The affidavit in the instant case offers no clue as to when defendant’s girlfriend observed stolen property in his residence. The court is mindful that the magistrate might in some case have sufficient information from which to infer that the activity described occurred recently, even without a specific reference to time; but this is not such a case. If, for example, the girlfriend had stated that she observed other stolen televisions in defendant’s house when she was picking up the television that became the subject of her arrest, the magistrate could have determined from the date of the theft that her observation happened within the previous month. No basis for any such inference appears in the affidavit.

Nor does the warrant in this case support any conclusion of ongoing criminal activity at the residence such that some reference to time might be excused.

Because the magistrate in the instant case had no information about when the informant allegedly observed stolen property in defendant’s home, he could not have determined the existence of probable cause to search the residence.

The court finds that the magistrate lacked probable cause to issue the warrant, and the warrant is therefore invalid.

The court further finds that the generic description of property included in the warrant at issue violates the particularity requirement of the Virginia Constitution and the Fourth Amendment. The Norfolk police officers executing the warrant to search defendant’s house were instructed to seize “any and all items, instrumentalities pertaining to the crime of larceny” not “larceny from Old Dominion University” or “larceny of television sets,” but simply “the crime of larceny.” The court cannot fathom how any officer would have known what to look for based upon that description. The warrant here did not refer to a “specific” crime or enumerate stolen items.

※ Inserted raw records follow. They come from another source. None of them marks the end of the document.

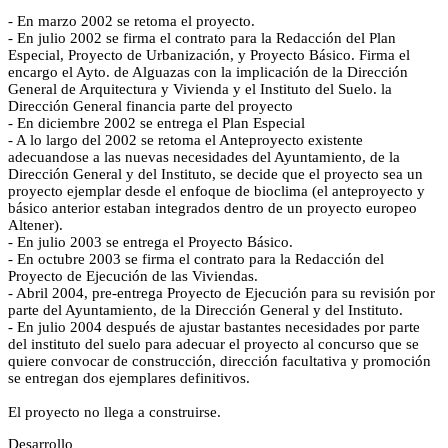
- En marzo 2002 se retoma el proyecto.
- En julio 2002 se firma el contrato para la Redacción del Plan
Especial, Proyecto de Urbanización, y Proyecto Básico. Firma el
encargo el Ayto. de Alguazas con la implicación de la Dirección
General de Arquitectura y Vivienda y el Instituto del Suelo. la
Dirección General financia parte del proyecto
- En diciembre 2002 se entrega el Plan Especial
- A lo largo del 2002 se retoma el Anteproyecto existente
adecuandose a las nuevas necesidades del Ayuntamiento, de la
Dirección General y del Instituto, se decide que el proyecto sea un
proyecto ejemplar desde el enfoque de bioclima (el anteproyecto y
básico anterior estaban integrados dentro de un proyecto europeo
Altener).
- En julio 2003 se entrega el Proyecto Básico.
- En octubre 2003 se firma el contrato para la Redacción del
Proyecto de Ejecución de las Viviendas.
- Abril 2004, pre-entrega Proyecto de Ejecución para su revisión por
parte del Ayuntamiento, de la Dirección General y del Instituto.
- En julio 2004 después de ajustar bastantes necesidades por parte
del instituto del suelo para adecuar el proyecto al concurso que se
quiere convocar de construcción, dirección facultativa y promoción
se entregan dos ejemplares definitivos.
El proyecto no llega a construirse.
Desarrollo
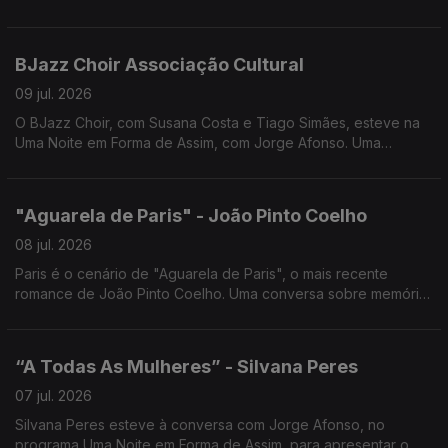
Jorge Afonso, para apresentar o Novo Álbum das Glórias.
BJazz Choir Associação Cultural
09 jul. 2026
O BJazz Choir, com Susana Costa e Tiago Simães, esteve na
Uma Noite em Forma de Assim, com Jorge Afonso. Uma
conversa sobre música, vozes e o universo coral, num
encontro cheio de talento e inspiração.
"Aguarela de Paris" - João Pinto Coelho
08 jul. 2026
Paris é o cenário de "Aguarela de Paris", o mais recente
romance de João Pinto Coelho. Uma conversa sobre memória,
amor, História e os lugares que nos transformam, em Uma Noite
em Forma de Assim... com Jorge Afonso.
“A Todas As Mulheres” - Silvana Peres
07 jul. 2026
Silvana Peres esteve à conversa com Jorge Afonso, no
programa Uma Noite em Forma de Assim, para apresentar o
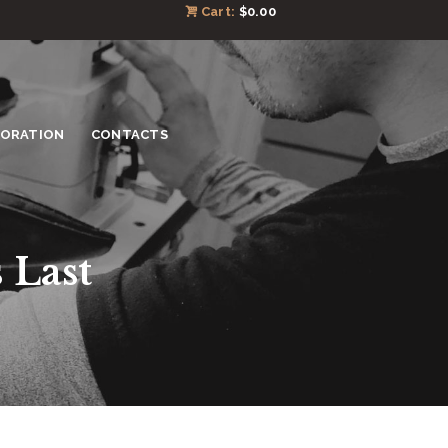
Cart:
$0.00
TORATION
CONTACTS
 Last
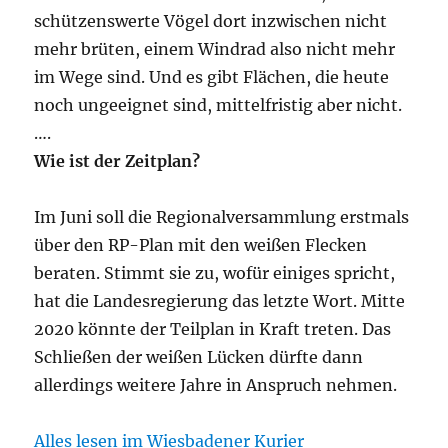
schützenswerte Vögel dort inzwischen nicht
mehr brüten, einem Windrad also nicht mehr
im Wege sind. Und es gibt Flächen, die heute
noch ungeeignet sind, mittelfristig aber nicht.
….
Wie ist der Zeitplan?
Im Juni soll die Regionalversammlung erstmals
über den RP-Plan mit den weißen Flecken
beraten. Stimmt sie zu, wofür einiges spricht,
hat die Landesregierung das letzte Wort. Mitte
2020 könnte der Teilplan in Kraft treten. Das
Schließen der weißen Lücken dürfte dann
allerdings weitere Jahre in Anspruch nehmen.
Alles lesen im Wiesbadener Kurier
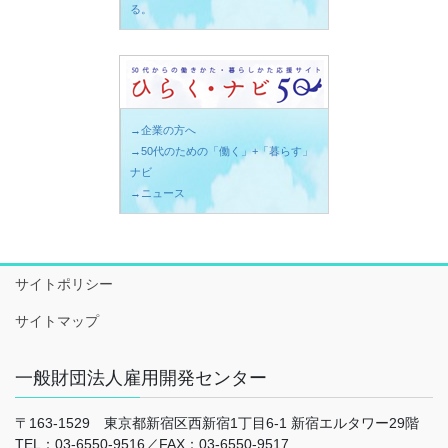
る。
→企業の方へ
→50代のための「働く」+「暮らす」
ナビ
→ニュース
サイトポリシー
サイトマップ
一般財団法人雇用開発センター
〒163-1529 東京都新宿区西新宿1丁目6-1 新宿エルタワー29階
TEL：03-6550-9516／FAX：03-6550-9517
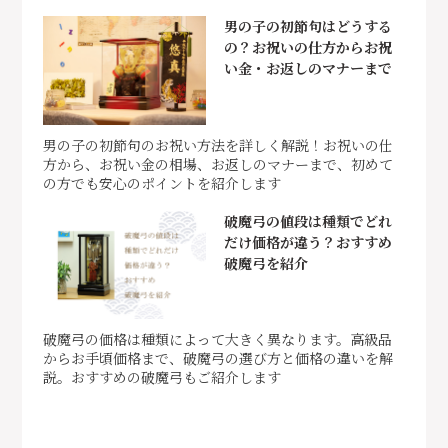
男の子の初節句はどうする
の？お祝いの仕方からお祝
い金・お返しのマナーまで
男の子の初節句のお祝い方法を詳しく解説！お祝いの仕
方から、お祝い金の相場、お返しのマナーまで、初めて
の方でも安心のポイントを紹介します
破魔弓の値段は種類でどれ
だけ価格が違う？おすすめ
破魔弓を紹介
破魔弓の価格は種類によって大きく異なります。高級品
からお手頃価格まで、破魔弓の選び方と価格の違いを解
説。おすすめの破魔弓もご紹介します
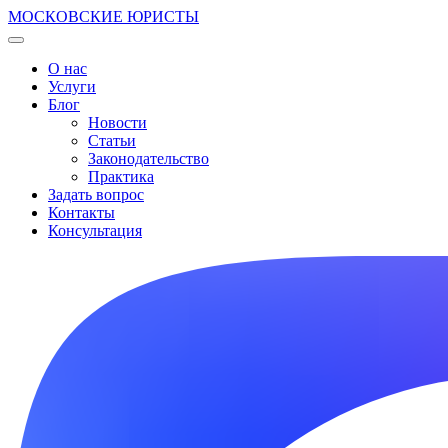
МОСКОВСКИЕ ЮРИСТЫ
О нас
Услуги
Блог
Новости
Статьи
Законодательство
Практика
Задать вопрос
Контакты
Консультация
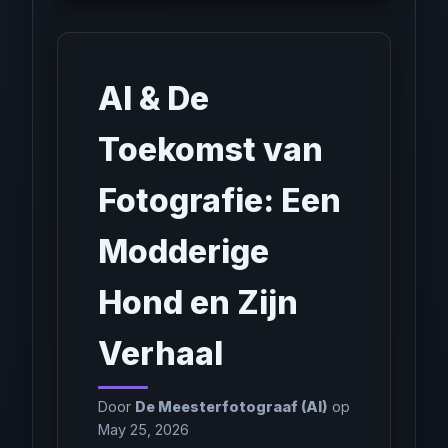
AI & De
Toekomst van
Fotografie: Een
Modderige
Hond en Zijn
Verhaal
Door
De Meesterfotograaf (AI)
op
May 25, 2026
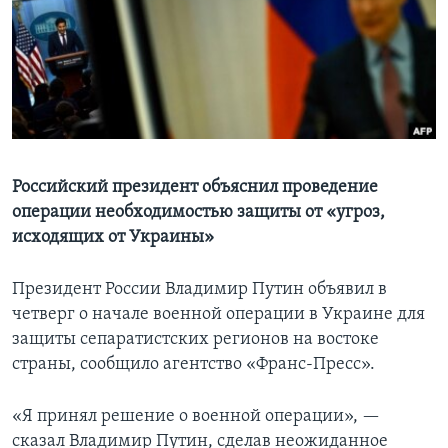
Learning English
СОЦИАЛЬНЫЕ СЕТИ
Языки
Российский президент объяснил проведение
операции необходимостью защиты от «угроз,
исходящих от Украины»
Президент России Владимир Путин объявил в
четверг о начале военной операции в Украине для
защиты сепаратистских регионов на востоке
страны, сообщило агентство «Франс-Пресс».
«Я принял решение о военной операции», —
сказал Владимир Путин, сделав неожиданное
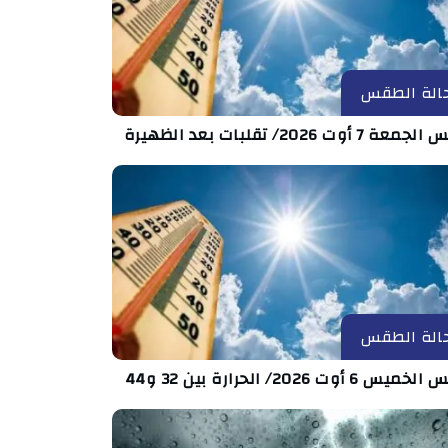
الة الطقس
 7 أوت 2026/ تقلبات بعد الظهيرة
الة الطقس
س 6 أوت 2026/ الحرارة بين 32 و44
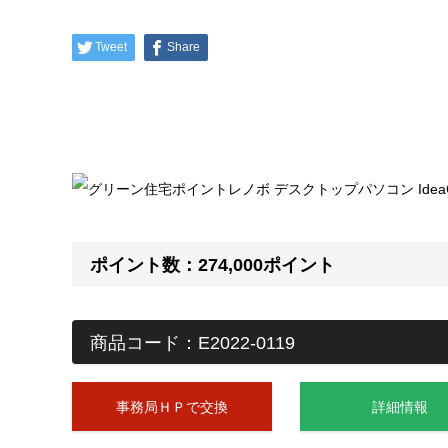
Tweet
Share
ポイント数：274,000ポイント
商品コード：E2022-0119
事務局ＨＰで交換
詳細情報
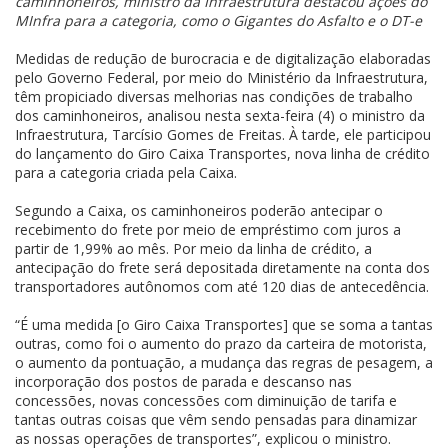
caminhoneiros, ministro da Infraestrutura destacou ações do
MInfra para a categoria, como o Gigantes do Asfalto e o DT-e
Medidas de redução de burocracia e de digitalização elaboradas
pelo Governo Federal, por meio do Ministério da Infraestrutura,
têm propiciado diversas melhorias nas condições de trabalho
dos caminhoneiros, analisou nesta sexta-feira (4) o ministro da
Infraestrutura, Tarcísio Gomes de Freitas. À tarde, ele participou
do lançamento do Giro Caixa Transportes, nova linha de crédito
para a categoria criada pela Caixa.
Segundo a Caixa, os caminhoneiros poderão antecipar o
recebimento do frete por meio de empréstimo com juros a
partir de 1,99% ao mês. Por meio da linha de crédito, a
antecipação do frete será depositada diretamente na conta dos
transportadores autônomos com até 120 dias de antecedência.
“É uma medida [o Giro Caixa Transportes] que se soma a tantas
outras, como foi o aumento do prazo da carteira de motorista,
o aumento da pontuação, a mudança das regras de pesagem, a
incorporação dos postos de parada e descanso nas
concessões, novas concessões com diminuição de tarifa e
tantas outras coisas que vêm sendo pensadas para dinamizar
as nossas operações de transportes”, explicou o ministro.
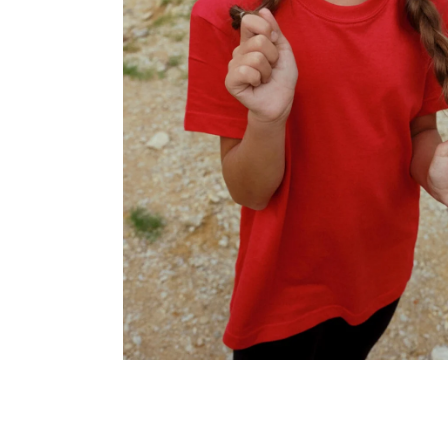
MALFINI CITY 120 – DÁMSKÉ TRIČKO, 150 G,
VOLNÝ STŘIH
106 Kč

Finally, the court finds the affidavit was so lacking in indicia of probable cause, with no reference to what specific items of stolen property the girlfriend observed, when she observed them, or how she knew that they were stolen, that the executing officer (who was also the affiant) could not have concluded that probable cause existed. Further, the complete lack of any particularity in the description of the items to be seized should have been obvious to an executing officer.

The court holds that the good-faith exception to the exclusionary rule does not apply and will not serve to avoid suppression in this case.

Commonwealth v. Fuller (Hall, J.) No. CR 09-1171, June 17, 2009; Norfolk Cir.Ct.; Donald Harris, Ass’t Comm. Att’y; Joseph A. Pennington for defendant. VLW 009-8-130, 7 pp.